Here's what the docs have to say about deep and shallow copies as of Python 3.11.4:

  • A shallow copy constructs a new compound object and then (to the extent possible) inserts references into it to the objects found in the original.
  • A deep copy constructs a new compound object and then, recursively, inserts copies into it of the objects found in the original.

In the basic terms, a shallow copy of an object will have keys that point to the same values as the original object. These values are represented just once in memory. We can visualize this with the following example:


d1 = {'k1': [1, ]}
d2 = d1.copy() # shallow copy
# other ways:
#   d2 = d1
#   d2 = copy.copy(d1)  # from standard 'copy' module

# show that these values use the same memory
print(id(d1['k1']))
print(id(d2['k1']))
print(id(d1['k1'])==id(d2['k1']))

# output
4766704192
4766704192
True

In contrast, see that deep copy (recursively) copies each value of the object and separately stores the values in different memory:


import copy  # a built-in module

d1 = {'k1': [1, ]}
d2 = copy.deepcopy(d1) # deep copy

# show that these values use different memory
print(id(d1['k1']))
print(id(d2['k1']))
print(id(d1['k1'])==id(d2['k1']))

# output
4766999040
4766647808
False

Common Implications

The situation I often run in to is where an object is copied with the intent of working with the attributes independently, especially in testing. For example, I copy an object with object_one = object_two and change one or more of the attributes of object_two. If my intention was to leave object_one untouched, I've failed (so long as the attributes are mutable, immutable values are not affected).
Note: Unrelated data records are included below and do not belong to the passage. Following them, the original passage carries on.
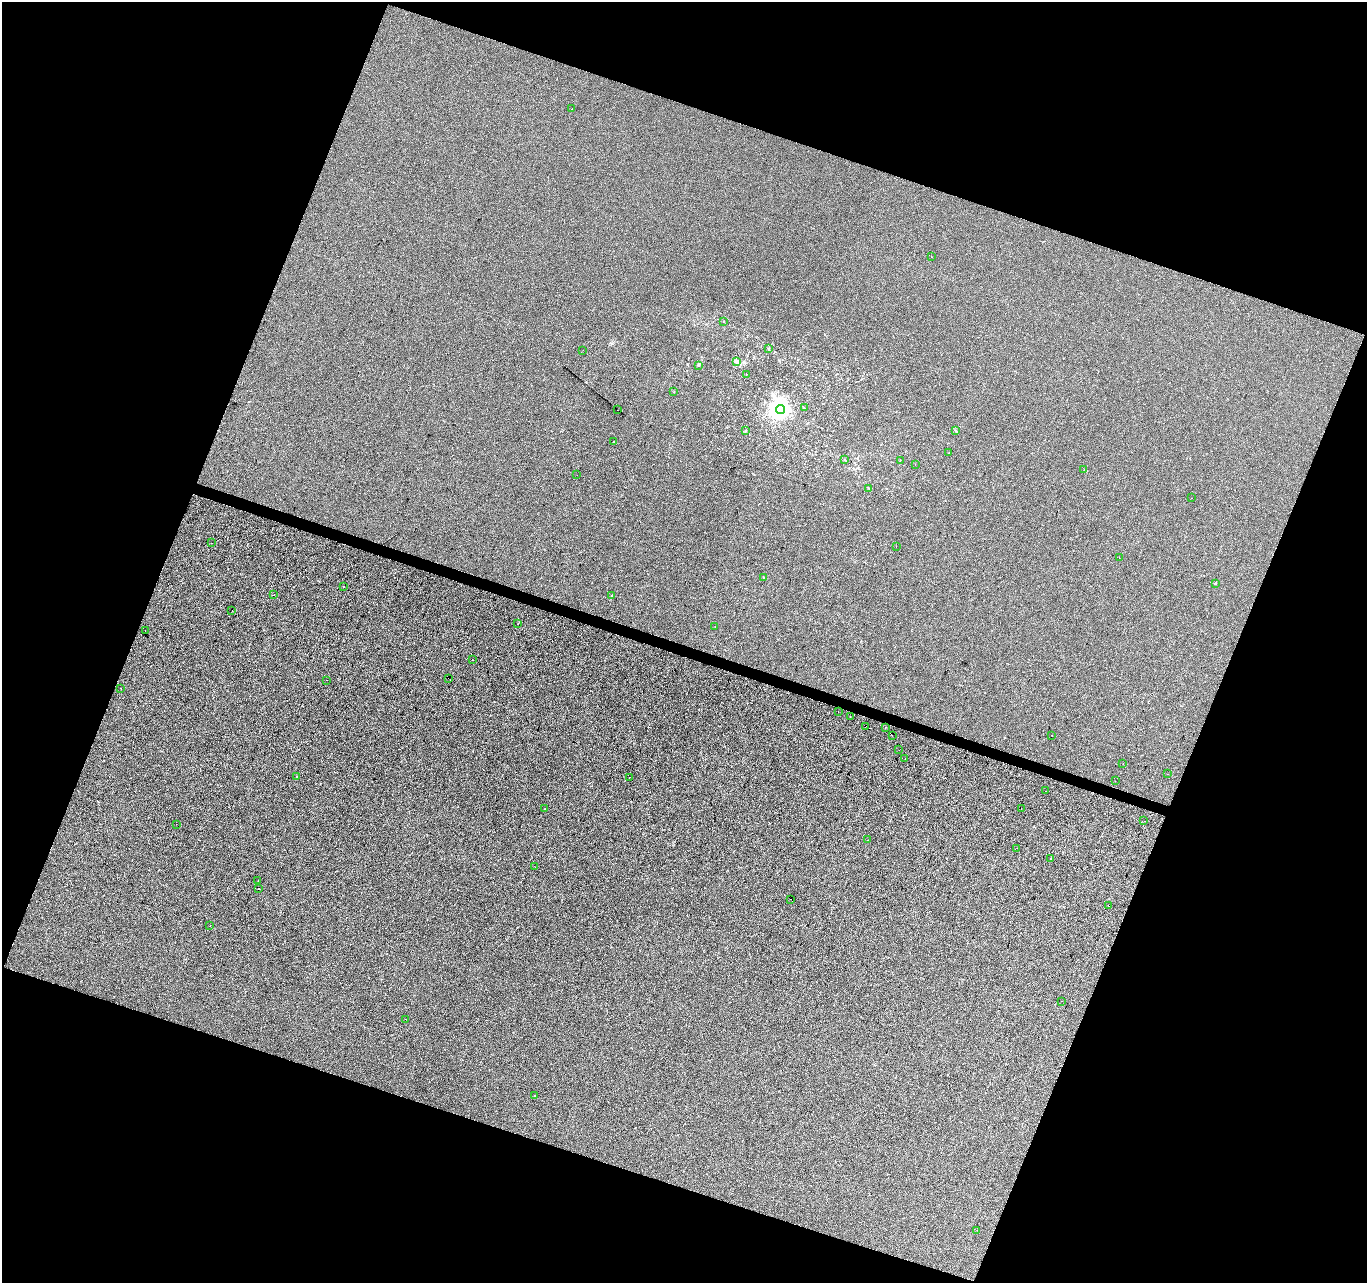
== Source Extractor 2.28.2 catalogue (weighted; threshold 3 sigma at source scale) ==
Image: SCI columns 10-5467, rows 278-5398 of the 5468 x 5612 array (HDU 1 of 3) = the unmasked area's bounding box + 8 px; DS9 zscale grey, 4 x 4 block average (1 PNG px = mean of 4 x 4 image px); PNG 1369 x 1285 px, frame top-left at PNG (2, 2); each listed source drawn as its Kron ellipse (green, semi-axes under 4 px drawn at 4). Shown black and unused: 41% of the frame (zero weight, under 3 of 4 exposures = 2% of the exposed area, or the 3 px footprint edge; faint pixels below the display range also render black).
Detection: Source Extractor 2.28.2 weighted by HDU 2 'WHT'. Background -0.00824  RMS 0.0063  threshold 0.0283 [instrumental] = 3 sigma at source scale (4.5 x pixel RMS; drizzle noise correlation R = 1.50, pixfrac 1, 0.0396/0.0396 arcsec/px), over >= 5 px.
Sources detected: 76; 6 cosmic-ray / hot-pixel residue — neither listed nor drawn; the other 70 listed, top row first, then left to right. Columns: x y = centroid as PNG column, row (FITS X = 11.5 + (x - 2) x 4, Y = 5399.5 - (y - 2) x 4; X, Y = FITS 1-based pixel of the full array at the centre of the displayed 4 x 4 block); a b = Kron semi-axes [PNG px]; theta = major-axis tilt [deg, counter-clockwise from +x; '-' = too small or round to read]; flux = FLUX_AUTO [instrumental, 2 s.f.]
A relatively benign issue on the surface, however, data being modified unintentionally is a big problem if you need the initial values downstream.


d1 = {'k1': [1, ]}
d2 = d1 # shallow copy

d2['k1'].append(2)  # add another number to the list
print(d2['k1'])  # the list in d2 was updated
print(d1['k1'])  # d1 also updated because these dictionaries point to the same value

# output
[1, 2]
[1, 2]


The Fix

With the function deepcopy of the built-in module 'copy', we're able to avoid the issues described above. If our goal is to copy out the attributes to work with them independently, this is the route that should be followed. See below how values are preserved:


import copy

d1 = {'k1': [1, ]}
d2 = copy.deepcopy(d1) # deep copy

d2['k1'].append(2)  # add another number to the list
print(d2['k1'])  # the list in d2 was updated
print(d1['k1'])  # d1 values have been preserved

# output
[1, 2]
[1]

Final Thoughts

When it comes to making copies, we need to be careful how those copies are being made if we're dealing with mutable values. If the intention is to make changes to the copied data while preserving the source values, then copy.deepcopy() is the way to go.